Wild Beer Co: Whiskebeest (England: Imperial Stout: 12% abv)

Visual: Black. Still. Small dash of a head.

Nose: Salt rocks. Barley. Smoke. Fudge. Medicinal touch. Bitter chocolate. Brown bread.

Body: Bitter and milky chocolate mix. Barley. Honeyed whisky. Oat cakes. Apples. Toffee. Very smooth. White chocolate. Coffee.

Finish: Alcohol air. Some charring. Bitter chocolate. Whisky. Slight smoke. Chocolate fondue. White chocolate topping.

Conclusion: A whisky aged wildebeest. Now Wildebeest by itself was a very good and extremely luxurious imperial stout that suffered only from the flooded market of excellent beers of that style.

This, being whisky aged, enters a similarly flooded field. Seriously does everyone barrel age their Imperial Stouts now? Not that I’m complaining or anything. Anyway, the time it oak has made it even smoother, the only harsh notes are in the aroma where it hints at the Islay aged time. The body has just become even more luxurious in the notes it brings out.

The chocolate fondue is now added to with some new frothy white chocolate notes which makes it feel more dessert like, kind of like layers of cake with cream in the centre and flakes on top. The whisky ageing has added to this, but it is remarkably subtle for the most part. The first few sips does have it very up front, but it quickly blends into the background. Enhancing the beer rather than being the main course.
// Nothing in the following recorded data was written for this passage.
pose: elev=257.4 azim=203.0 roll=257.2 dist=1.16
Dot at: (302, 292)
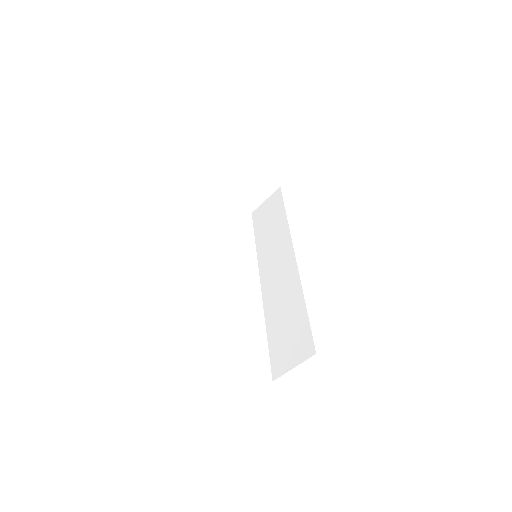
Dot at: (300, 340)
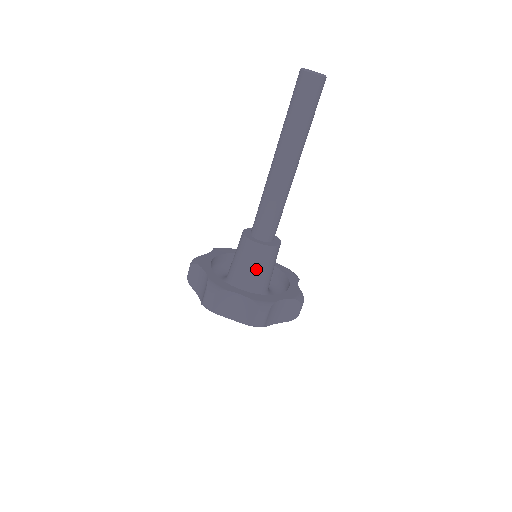
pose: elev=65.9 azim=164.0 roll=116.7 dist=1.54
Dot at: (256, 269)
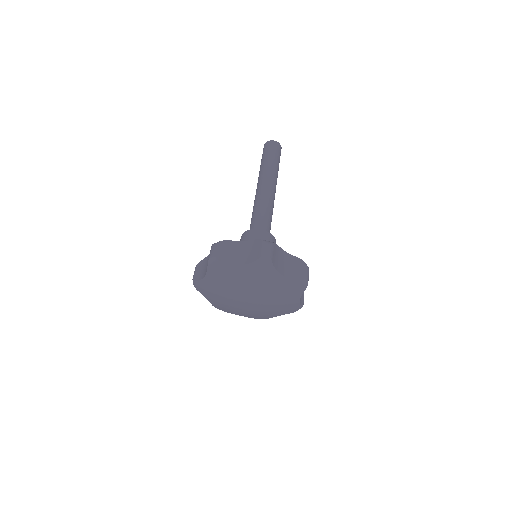
Dot at: occluded
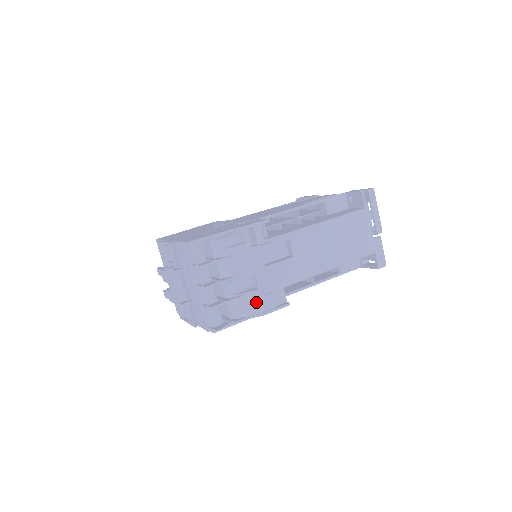
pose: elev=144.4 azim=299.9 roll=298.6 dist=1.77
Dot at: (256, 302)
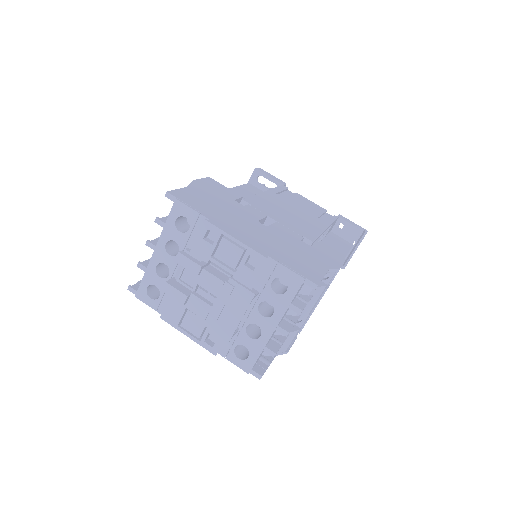
Dot at: (291, 341)
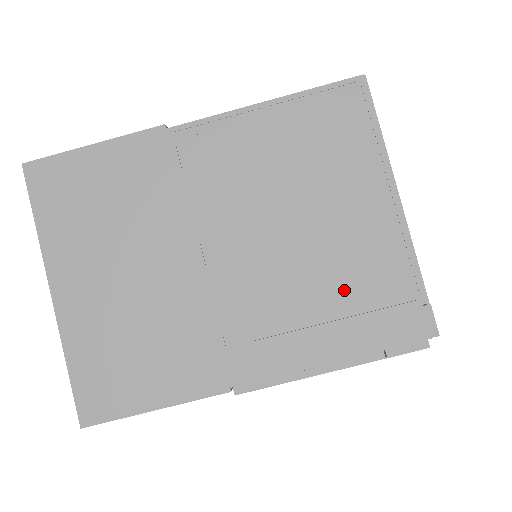
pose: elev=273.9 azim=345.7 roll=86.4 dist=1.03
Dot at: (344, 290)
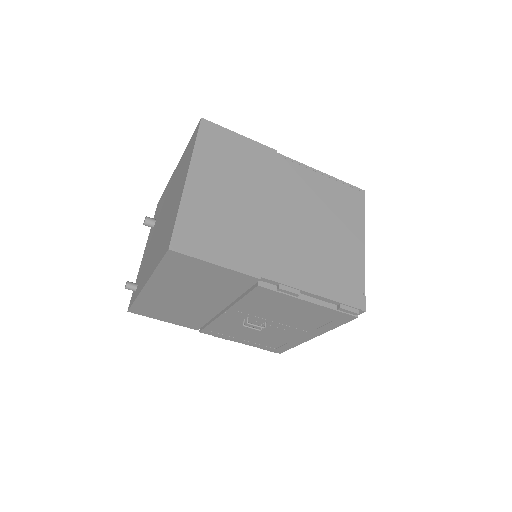
Dot at: (331, 266)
It is very much smoother, almost too smooth at times as it loses a bit of the thick texture. Despite that it never loses the huge flavour leading to the odd contrast of barely felt beer, yet still filling the mouth with flavour. It causes much confusion for this drinker.
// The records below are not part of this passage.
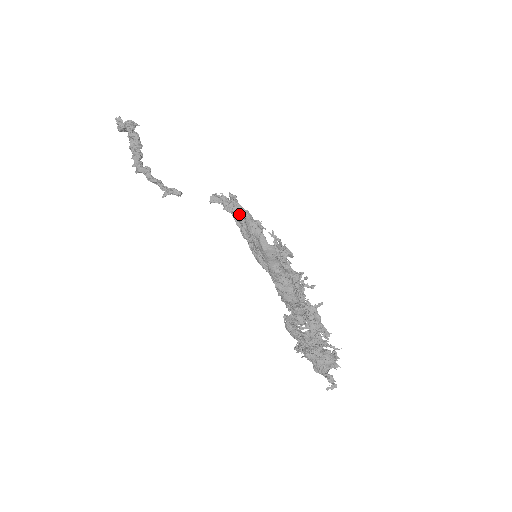
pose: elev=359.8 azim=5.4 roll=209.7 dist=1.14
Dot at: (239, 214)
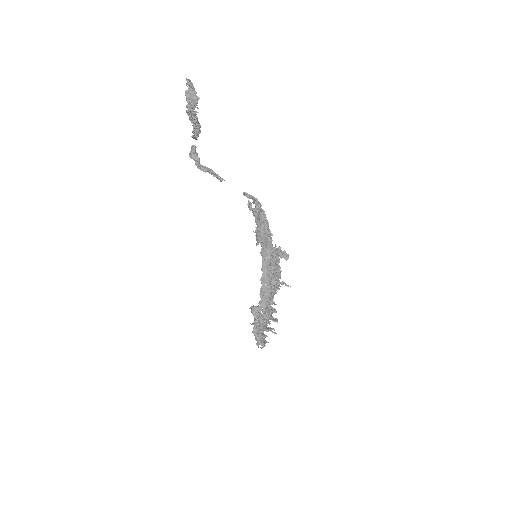
Dot at: (257, 221)
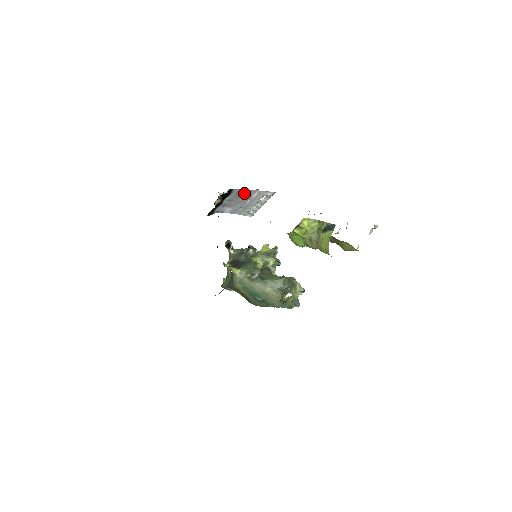
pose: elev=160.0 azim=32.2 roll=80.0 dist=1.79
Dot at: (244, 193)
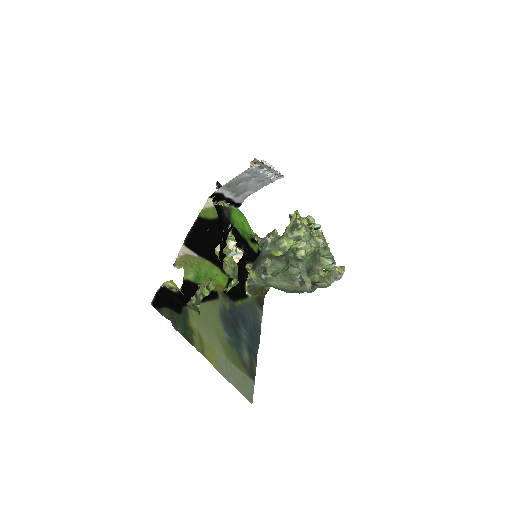
Dot at: (234, 182)
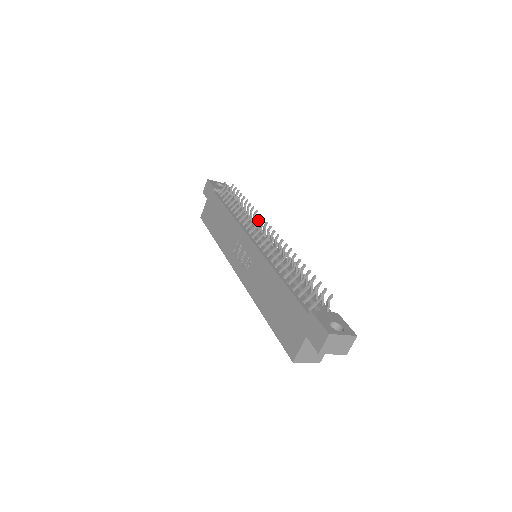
That element doesn’t prevent the beer having so many layers, with toffee touched and lightly spirit backed indulgence adding greatly to the beer. It feels like a mix of whipped frothy, bitter, milky and white chocolate all heaped high.
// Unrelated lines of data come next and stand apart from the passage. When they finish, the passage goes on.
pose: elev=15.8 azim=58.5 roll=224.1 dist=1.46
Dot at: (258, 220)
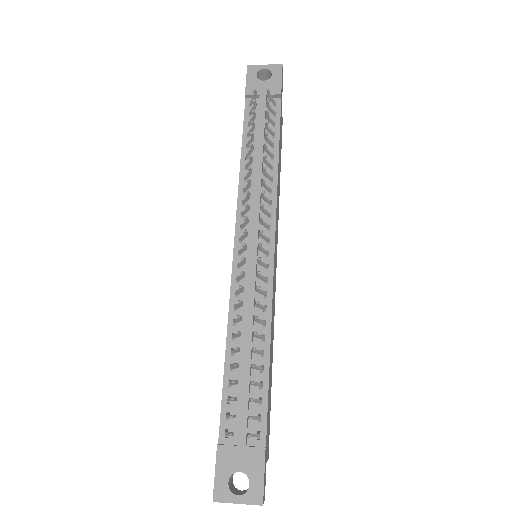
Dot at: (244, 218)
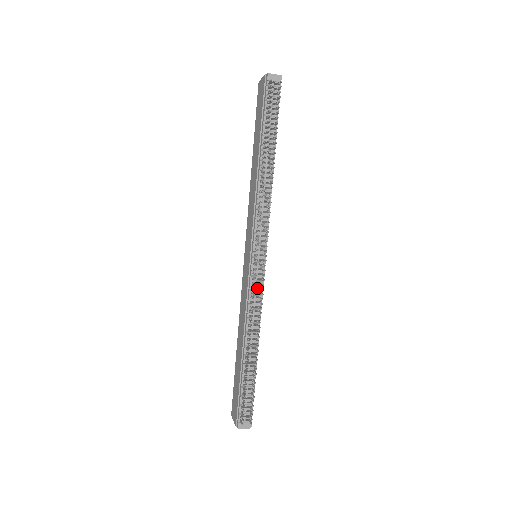
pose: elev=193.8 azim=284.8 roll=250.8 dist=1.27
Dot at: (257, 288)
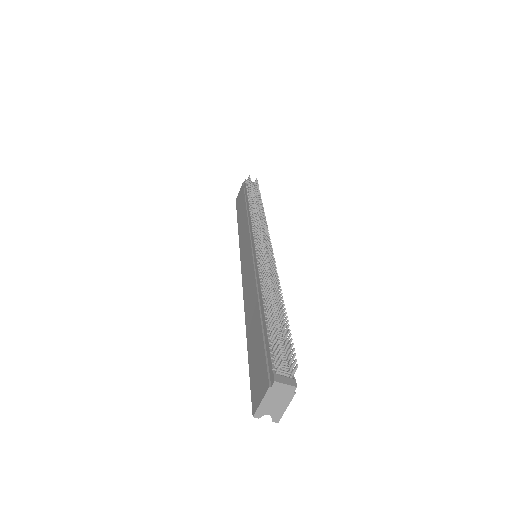
Dot at: occluded
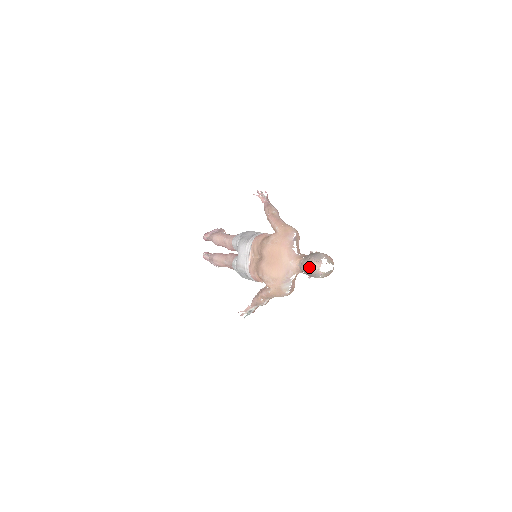
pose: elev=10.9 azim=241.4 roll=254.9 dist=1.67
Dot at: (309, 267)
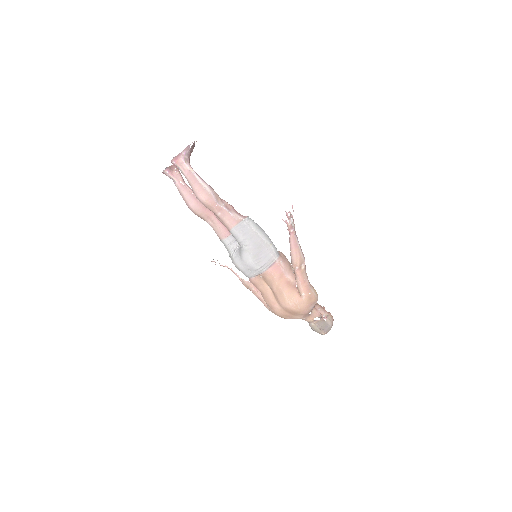
Dot at: (317, 332)
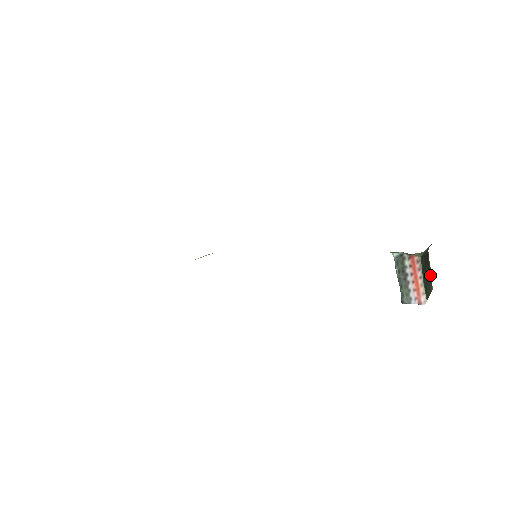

Very much a dessert of a beer, and much more that Wildebeest, so much so that it carves out its own niche. It is not perfect due to the texture feel but that mix of chocolate elements is enough to make unique beer that is unlike the others – the white chocolate notes especially are very distinctive. Still not quite one of the very best, but enough to bring a new experience to me, and lets face it – the very best in this field is insane.

So, yeah, try it if you can.

Background: Could they have made this beer’s name more of a pain in the arse to spell if they tried? On the bright side it made me realise I had misspelled wildebeest in my review of it, so some up side there. Anyway, this is wildebeest aged in highland and islay whisky barrels then mixed together. This is the last of the Christmas barrel aged trinity from Wild Beer Co, and possibly the most anticipated. Picked up from the ever excellent Independent Spirit of Bath. Drunk while listening to the old standby of Anti-Flag.